The Spiritual Romance of Shabbos

A couple approached me to perform their marriage ceremony. When we interviewed each other, they told me that they did not want a ‘religious’ ceremony. “Then why come to a Rabbi,” I asked. “Because our parents want a Rabbi to do the ceremony,” they replied. Well, it is nice that we do things for our parents. I agreed to marry them but I did not agree to a secular ceremony .

We began our meetings. Every time different spiritual aspects of Judaism were brought up, they were met with displeasure. They just were not interested. One day I decided to come at the challenge from a different angle and that, dear friends is the story I wish to share.

They both worked very hard. I suggested that they find a time to be together without the baggage of the workweek. They agreed that such an idea was important and I went on. “This should be a space without time,” I suggested. “Watches and clocks become unimportant in this space. Imagine a whole day where you concentrate on each other, not on the telephone or email or business of any kind, which includes worrying about the bills, or who said what at work. This is a time for the two of you!” They were warming to the idea.
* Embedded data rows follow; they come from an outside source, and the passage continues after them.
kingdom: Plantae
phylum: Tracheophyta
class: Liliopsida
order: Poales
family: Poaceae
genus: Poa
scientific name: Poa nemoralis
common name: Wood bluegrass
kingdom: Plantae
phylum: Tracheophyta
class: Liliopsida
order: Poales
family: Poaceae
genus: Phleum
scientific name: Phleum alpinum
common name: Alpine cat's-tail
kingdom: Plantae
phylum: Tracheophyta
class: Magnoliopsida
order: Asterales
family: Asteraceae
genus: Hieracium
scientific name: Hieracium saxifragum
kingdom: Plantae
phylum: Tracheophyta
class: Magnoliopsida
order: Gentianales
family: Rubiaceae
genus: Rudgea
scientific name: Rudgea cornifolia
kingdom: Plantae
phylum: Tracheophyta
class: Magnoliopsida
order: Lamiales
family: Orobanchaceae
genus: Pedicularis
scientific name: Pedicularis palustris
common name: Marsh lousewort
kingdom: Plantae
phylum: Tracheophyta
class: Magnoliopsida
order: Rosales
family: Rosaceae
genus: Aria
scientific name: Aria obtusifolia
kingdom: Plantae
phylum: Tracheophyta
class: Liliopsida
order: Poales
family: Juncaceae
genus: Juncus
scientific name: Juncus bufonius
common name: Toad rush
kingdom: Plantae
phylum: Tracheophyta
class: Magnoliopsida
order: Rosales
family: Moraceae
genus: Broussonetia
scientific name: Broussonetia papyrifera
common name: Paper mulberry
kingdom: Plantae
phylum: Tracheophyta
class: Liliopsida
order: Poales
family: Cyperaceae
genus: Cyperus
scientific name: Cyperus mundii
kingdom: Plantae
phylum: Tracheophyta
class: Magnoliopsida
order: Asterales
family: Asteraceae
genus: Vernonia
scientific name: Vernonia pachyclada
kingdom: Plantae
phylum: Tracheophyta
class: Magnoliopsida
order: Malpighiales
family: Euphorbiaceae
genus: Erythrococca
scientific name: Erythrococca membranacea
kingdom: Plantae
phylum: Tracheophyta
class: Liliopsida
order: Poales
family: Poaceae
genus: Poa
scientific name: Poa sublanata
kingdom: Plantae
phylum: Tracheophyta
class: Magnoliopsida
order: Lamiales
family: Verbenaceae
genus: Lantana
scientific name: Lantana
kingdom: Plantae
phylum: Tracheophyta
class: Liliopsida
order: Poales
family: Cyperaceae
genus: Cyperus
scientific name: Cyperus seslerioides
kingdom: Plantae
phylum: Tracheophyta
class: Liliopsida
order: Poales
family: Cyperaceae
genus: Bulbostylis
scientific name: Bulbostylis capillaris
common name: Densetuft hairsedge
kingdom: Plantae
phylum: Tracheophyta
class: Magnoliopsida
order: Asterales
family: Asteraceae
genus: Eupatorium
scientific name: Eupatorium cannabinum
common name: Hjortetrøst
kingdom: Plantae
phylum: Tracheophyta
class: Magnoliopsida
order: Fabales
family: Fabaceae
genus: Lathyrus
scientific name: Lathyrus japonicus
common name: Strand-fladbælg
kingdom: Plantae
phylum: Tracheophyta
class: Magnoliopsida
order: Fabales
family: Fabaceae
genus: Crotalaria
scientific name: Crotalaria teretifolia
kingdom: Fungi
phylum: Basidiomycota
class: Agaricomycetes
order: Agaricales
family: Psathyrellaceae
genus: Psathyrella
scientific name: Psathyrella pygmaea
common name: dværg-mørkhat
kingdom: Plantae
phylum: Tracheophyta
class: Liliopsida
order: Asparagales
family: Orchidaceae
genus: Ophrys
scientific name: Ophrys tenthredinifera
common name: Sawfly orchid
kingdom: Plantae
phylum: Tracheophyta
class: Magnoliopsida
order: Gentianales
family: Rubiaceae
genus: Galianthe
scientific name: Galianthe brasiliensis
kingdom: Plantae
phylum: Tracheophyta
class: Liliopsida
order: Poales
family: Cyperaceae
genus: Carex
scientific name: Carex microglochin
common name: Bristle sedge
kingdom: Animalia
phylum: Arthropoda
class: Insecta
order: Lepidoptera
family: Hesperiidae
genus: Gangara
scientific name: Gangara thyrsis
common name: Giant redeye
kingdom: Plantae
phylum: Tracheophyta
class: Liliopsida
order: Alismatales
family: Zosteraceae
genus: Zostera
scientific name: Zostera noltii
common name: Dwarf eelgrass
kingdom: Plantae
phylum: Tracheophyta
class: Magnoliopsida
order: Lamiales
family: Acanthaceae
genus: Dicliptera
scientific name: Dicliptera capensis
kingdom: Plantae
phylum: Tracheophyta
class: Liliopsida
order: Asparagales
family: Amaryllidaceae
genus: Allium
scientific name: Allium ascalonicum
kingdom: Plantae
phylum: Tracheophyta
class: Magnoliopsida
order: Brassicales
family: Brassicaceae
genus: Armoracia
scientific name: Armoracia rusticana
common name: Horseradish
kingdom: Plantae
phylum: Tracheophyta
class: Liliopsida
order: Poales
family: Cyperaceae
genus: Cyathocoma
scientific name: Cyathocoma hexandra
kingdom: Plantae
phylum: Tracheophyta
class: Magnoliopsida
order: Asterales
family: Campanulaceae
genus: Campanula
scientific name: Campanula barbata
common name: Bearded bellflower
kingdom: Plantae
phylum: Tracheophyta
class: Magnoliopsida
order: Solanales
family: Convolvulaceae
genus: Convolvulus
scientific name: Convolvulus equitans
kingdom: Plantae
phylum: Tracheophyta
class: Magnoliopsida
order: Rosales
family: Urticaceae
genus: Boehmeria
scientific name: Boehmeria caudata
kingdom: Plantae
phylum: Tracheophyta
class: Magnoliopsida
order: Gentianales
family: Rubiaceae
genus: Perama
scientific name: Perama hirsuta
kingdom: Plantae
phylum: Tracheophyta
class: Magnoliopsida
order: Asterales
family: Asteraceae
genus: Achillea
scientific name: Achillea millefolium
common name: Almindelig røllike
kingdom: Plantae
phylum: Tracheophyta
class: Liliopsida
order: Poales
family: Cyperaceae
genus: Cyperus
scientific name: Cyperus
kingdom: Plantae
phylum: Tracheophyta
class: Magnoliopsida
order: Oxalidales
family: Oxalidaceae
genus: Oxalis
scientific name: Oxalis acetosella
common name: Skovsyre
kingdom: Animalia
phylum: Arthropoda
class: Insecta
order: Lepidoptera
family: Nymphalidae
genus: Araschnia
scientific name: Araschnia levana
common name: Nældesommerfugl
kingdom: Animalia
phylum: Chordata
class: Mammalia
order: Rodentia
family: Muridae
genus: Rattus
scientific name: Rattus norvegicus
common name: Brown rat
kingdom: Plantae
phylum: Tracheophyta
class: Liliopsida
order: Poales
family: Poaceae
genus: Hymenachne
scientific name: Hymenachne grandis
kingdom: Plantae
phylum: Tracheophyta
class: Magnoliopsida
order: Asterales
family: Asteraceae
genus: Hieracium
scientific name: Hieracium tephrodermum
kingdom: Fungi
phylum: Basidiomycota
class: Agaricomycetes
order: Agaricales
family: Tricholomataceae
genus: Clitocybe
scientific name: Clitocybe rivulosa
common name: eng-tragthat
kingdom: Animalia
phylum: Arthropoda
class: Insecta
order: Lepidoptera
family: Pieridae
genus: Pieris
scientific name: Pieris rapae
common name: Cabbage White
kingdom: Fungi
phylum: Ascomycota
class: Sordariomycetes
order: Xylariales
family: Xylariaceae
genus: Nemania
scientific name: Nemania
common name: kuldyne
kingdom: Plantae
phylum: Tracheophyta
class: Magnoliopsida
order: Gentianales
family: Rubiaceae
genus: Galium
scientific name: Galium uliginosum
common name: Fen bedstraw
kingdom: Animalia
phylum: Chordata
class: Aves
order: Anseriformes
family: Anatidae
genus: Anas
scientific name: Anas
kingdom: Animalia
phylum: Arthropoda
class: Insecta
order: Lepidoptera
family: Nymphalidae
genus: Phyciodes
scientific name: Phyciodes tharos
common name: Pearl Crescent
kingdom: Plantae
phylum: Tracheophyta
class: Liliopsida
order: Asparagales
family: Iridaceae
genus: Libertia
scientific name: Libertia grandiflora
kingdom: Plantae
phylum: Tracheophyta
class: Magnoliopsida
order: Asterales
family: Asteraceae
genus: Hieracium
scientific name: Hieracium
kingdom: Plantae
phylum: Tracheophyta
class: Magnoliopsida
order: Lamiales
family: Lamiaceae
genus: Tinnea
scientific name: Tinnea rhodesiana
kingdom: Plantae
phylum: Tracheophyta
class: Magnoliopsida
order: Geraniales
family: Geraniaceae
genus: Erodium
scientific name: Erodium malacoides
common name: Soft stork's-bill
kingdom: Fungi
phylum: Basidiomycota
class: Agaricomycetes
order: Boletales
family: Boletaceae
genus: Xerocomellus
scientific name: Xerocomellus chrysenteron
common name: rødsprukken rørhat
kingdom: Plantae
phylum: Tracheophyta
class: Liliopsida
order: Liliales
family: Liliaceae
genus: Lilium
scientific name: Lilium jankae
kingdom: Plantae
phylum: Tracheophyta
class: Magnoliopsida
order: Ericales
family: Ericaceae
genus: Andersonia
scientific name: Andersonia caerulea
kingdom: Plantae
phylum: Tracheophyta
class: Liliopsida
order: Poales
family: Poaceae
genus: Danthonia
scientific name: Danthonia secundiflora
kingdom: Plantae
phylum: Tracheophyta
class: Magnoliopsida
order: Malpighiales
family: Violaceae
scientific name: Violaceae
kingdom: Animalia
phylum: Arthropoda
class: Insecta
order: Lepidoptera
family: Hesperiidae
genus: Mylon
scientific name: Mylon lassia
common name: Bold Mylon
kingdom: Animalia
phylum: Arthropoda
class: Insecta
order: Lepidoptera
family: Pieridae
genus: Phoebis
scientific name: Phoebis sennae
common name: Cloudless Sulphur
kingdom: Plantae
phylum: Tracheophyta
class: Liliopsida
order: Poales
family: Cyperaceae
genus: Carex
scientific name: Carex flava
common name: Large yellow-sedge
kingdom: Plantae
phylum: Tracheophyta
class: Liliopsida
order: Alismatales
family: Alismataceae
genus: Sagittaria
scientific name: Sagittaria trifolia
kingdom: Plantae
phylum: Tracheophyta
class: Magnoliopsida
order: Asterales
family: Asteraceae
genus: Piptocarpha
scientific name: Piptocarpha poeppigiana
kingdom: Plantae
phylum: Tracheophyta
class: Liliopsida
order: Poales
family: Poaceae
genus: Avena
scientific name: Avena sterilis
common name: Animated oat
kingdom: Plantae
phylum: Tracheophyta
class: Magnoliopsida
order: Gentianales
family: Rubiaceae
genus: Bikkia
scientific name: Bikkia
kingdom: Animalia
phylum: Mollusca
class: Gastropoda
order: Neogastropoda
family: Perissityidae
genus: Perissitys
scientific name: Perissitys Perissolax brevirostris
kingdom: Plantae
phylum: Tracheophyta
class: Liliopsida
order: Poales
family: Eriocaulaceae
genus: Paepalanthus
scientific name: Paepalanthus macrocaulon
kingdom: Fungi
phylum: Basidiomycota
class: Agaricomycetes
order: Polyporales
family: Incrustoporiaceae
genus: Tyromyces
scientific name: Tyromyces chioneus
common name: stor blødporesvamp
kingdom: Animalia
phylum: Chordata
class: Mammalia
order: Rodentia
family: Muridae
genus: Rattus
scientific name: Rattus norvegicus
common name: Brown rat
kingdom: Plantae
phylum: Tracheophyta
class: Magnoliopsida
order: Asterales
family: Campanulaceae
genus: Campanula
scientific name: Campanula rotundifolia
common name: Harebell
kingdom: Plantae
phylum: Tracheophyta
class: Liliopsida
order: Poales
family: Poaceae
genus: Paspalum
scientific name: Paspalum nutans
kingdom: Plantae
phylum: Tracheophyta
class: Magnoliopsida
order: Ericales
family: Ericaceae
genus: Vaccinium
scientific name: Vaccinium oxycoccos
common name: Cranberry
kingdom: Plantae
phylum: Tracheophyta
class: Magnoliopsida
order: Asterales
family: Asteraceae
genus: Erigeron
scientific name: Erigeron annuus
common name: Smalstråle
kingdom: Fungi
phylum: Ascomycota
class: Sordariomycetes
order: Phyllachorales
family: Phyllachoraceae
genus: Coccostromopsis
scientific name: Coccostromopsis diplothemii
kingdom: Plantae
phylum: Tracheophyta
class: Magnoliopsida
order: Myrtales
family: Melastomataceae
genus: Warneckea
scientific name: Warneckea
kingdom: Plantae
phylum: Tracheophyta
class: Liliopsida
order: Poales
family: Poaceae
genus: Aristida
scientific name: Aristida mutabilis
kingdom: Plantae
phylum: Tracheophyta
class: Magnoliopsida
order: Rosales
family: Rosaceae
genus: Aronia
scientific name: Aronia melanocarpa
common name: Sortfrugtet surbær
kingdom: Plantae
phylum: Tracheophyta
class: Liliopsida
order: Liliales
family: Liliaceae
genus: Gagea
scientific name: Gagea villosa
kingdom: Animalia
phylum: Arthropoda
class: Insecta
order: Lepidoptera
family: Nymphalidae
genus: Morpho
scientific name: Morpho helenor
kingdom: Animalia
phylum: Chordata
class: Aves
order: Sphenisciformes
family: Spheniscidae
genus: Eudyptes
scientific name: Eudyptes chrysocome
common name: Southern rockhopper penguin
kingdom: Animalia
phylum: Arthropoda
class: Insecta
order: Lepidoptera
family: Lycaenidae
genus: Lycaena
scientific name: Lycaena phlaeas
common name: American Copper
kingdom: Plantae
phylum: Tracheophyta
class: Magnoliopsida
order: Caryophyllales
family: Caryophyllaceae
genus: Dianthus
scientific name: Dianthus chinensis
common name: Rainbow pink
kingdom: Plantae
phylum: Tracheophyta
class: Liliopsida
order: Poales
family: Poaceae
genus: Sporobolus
Next I suggested that they should start this 24-hour weekly vacation, not in the morning, but at night. In this way they could divest themselves of the workaday and invest in the holiday before going to bed. They agreed that this idea made sense.

I then recommended that this space without time should have the theme of romance. They really liked that concept. “So let’s discuss what makes the beginning of this space romantic. Mood is important.” I suggested. The woman came up with the idea of candles as a ‘mood-modifier’. “What a good idea,” I agreed. “And what about a ‘mood-enhancer’ after a long week of work and separation? How about a little wine? This too was met with enthusiasm.”Great, we have candles to soften the edges of a hard week and wine to enhance the mood. Now, how about something simple to eat, to begin your romantic meal.” I proposed that they buy what is often called ‘egg bread’ from a bakery and just before the meal, heat it up in the oven. The aroma would be heartening and the warm soft bread would make a sweet beginning to the romantic time together.

I pushed the idea that this was a romantic getaway from time by putting forth the idea that they should, in the morning read to each other and take a walk together and maybe even a picnic. Their enthusiasm was growing.

“But how do we end this wonderful romantic day,” I asked. I answered my own question with the idea of creating memory pegs so that they could carry a sense of the romantic space into the next week. “First, light a candle together as the stars twinkle. Then drink a little wine together, maybe even from the same cup. Next, find some sweet smelling spices. After all our olfactory system is deeply connected to memory. Lastly, put the candle out in the wine. With no lights on, the room will be plunged into darkness as the candle sizzles out in the wine. The taste of the wine, the smell of the spices and even the light of the candle will linger in your minds.” They were quite taken with the idea, so much so that they began that week.

Of course I suggested that they try to do it on Friday night, the traditional end of the workweek in Judaism. And during the next several months, they perfected their romantic ritual. They even began to invite some friends over to share in the romantic dinner ritual on Friday night.
All was going well until they invited another Jewish couple over who asked why they did not say the Shabbos blessings as they began their Shabbos rituals. They were flabbergasted and even a tad miffed with me. When they came for their next session they said: “You tricked us!” Then they explained how their other Jewish friends blew the scam.

I asked them if, up to that point, they had enjoyed and found a beauty in the idea of celebrating a romantic time called Shabbos. They admitted that they had. “What is in a name…,” I quoted. Then I urged them to continue, saying that I might be able to help them enjoy it even more. I asked for their patience and began to teach them the blessings for the rituals that they were doing.

I explained that the blessing said for lighting candles was a statement of awe for the sacred connection of light.

The blessings for wine and Hallah (egg bread) were statements of awareness that these items come from the earth not simply from the supermarket; that we are connected to the earth from which comes the food we eat and the wine we drink.

Then I went one step further. When we become aware, when we bring awe into our relationship with each other, we are elevating our relationship by acknowledging that we have another relationship of importance. Some call it ‘G’; some call it a ‘greater power’. I call it, ‘The Wholly One of Being’ (pun intended).

A few weeks later, the couple celebrated their wedding embraced in a religious ceremony. Though over the years I have lost touch with this couple, I like to think that they have continued to celebrate Shabbos and that they have expanded on their romantic adventure into a realm of spirituality.

Shabbos is for everyone and we all need a Shabbos.